[Transcribed page contents]
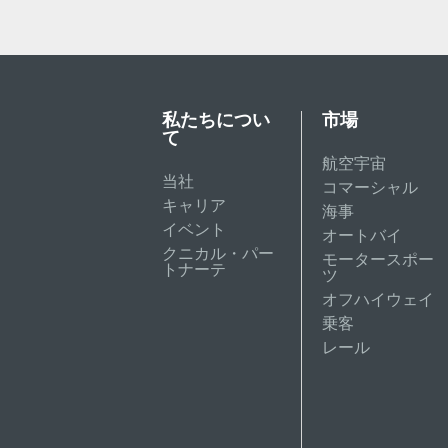
私たちについ
市場
て
航空宇宙
当社
コマーシャル
キャリア
海事
イベント
オートバイ
クニカル・パー
モータースポー
トナーテ
ツ
オフハイウェイ
乗客
レール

- Task item
We ask that the entries above be copied exactly, with the pictures omitted.

- Answer area
私たちについ
市場
て
航空宇宙
当社
コマーシャル
キャリア
海事
イベント
オートバイ
クニカル・パー
モータースポー
トナーテ
ツ
オフハイウェイ
乗客
レール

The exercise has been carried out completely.